BRIEF:
Rewrite the rows below so that every occurrence of "darktable history" reads "edit history", with everything else left as it is.

Data listing:
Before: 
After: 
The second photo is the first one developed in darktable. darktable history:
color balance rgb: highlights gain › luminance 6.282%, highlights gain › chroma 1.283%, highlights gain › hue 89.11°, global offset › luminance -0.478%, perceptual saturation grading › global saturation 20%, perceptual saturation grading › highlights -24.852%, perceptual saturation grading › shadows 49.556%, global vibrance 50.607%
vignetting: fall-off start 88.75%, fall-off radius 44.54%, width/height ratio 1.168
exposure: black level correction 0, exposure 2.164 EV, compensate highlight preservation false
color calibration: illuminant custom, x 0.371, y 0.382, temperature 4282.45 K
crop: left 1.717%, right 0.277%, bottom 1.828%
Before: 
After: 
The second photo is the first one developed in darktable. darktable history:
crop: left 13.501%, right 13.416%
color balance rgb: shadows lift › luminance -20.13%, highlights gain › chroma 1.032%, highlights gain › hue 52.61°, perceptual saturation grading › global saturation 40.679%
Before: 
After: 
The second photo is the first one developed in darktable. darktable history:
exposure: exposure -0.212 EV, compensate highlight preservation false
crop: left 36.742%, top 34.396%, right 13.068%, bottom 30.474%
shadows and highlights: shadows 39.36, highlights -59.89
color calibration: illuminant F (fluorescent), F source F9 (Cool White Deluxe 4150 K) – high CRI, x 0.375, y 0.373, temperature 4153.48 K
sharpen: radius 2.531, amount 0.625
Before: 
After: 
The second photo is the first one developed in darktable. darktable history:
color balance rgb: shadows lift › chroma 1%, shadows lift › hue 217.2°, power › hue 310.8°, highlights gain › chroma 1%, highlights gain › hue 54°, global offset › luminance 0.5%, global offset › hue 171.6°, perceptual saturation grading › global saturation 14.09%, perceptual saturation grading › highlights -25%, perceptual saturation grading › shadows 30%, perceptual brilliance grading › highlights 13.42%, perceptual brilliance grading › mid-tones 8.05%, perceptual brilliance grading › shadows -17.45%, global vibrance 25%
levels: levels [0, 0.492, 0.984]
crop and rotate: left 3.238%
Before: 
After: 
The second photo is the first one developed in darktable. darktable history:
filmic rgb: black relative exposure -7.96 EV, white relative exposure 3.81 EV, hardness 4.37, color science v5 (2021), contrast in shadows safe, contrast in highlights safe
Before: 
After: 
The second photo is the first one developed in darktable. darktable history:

OUTPUT OF THE EXERCISE:
Before: 
After: 
The second photo is the first one developed in darktable. edit history:
color balance rgb: highlights gain › luminance 6.282%, highlights gain › chroma 1.283%, highlights gain › hue 89.11°, global offset › luminance -0.478%, perceptual saturation grading › global saturation 20%, perceptual saturation grading › highlights -24.852%, perceptual saturation grading › shadows 49.556%, global vibrance 50.607%
vignetting: fall-off start 88.75%, fall-off radius 44.54%, width/height ratio 1.168
exposure: black level correction 0, exposure 2.164 EV, compensate highlight preservation false
color calibration: illuminant custom, x 0.371, y 0.382, temperature 4282.45 K
crop: left 1.717%, right 0.277%, bottom 1.828%
Before: 
After: 
The second photo is the first one developed in darktable. edit history:
crop: left 13.501%, right 13.416%
color balance rgb: shadows lift › luminance -20.13%, highlights gain › chroma 1.032%, highlights gain › hue 52.61°, perceptual saturation grading › global saturation 40.679%
Before: 
After: 
The second photo is the first one developed in darktable. edit history:
exposure: exposure -0.212 EV, compensate highlight preservation false
crop: left 36.742%, top 34.396%, right 13.068%, bottom 30.474%
shadows and highlights: shadows 39.36, highlights -59.89
color calibration: illuminant F (fluorescent), F source F9 (Cool White Deluxe 4150 K) – high CRI, x 0.375, y 0.373, temperature 4153.48 K
sharpen: radius 2.531, amount 0.625
Before: 
After: 
The second photo is the first one developed in darktable. edit history:
color balance rgb: shadows lift › chroma 1%, shadows lift › hue 217.2°, power › hue 310.8°, highlights gain › chroma 1%, highlights gain › hue 54°, global offset › luminance 0.5%, global offset › hue 171.6°, perceptual saturation grading › global saturation 14.09%, perceptual saturation grading › highlights -25%, perceptual saturation grading › shadows 30%, perceptual brilliance grading › highlights 13.42%, perceptual brilliance grading › mid-tones 8.05%, perceptual brilliance grading › shadows -17.45%, global vibrance 25%
levels: levels [0, 0.492, 0.984]
crop and rotate: left 3.238%
Before: 
After: 
The second photo is the first one developed in darktable. edit history:
filmic rgb: black relative exposure -7.96 EV, white relative exposure 3.81 EV, hardness 4.37, color science v5 (2021), contrast in shadows safe, contrast in highlights safe
Before: 
After: 
The second photo is the first one developed in darktable. edit history:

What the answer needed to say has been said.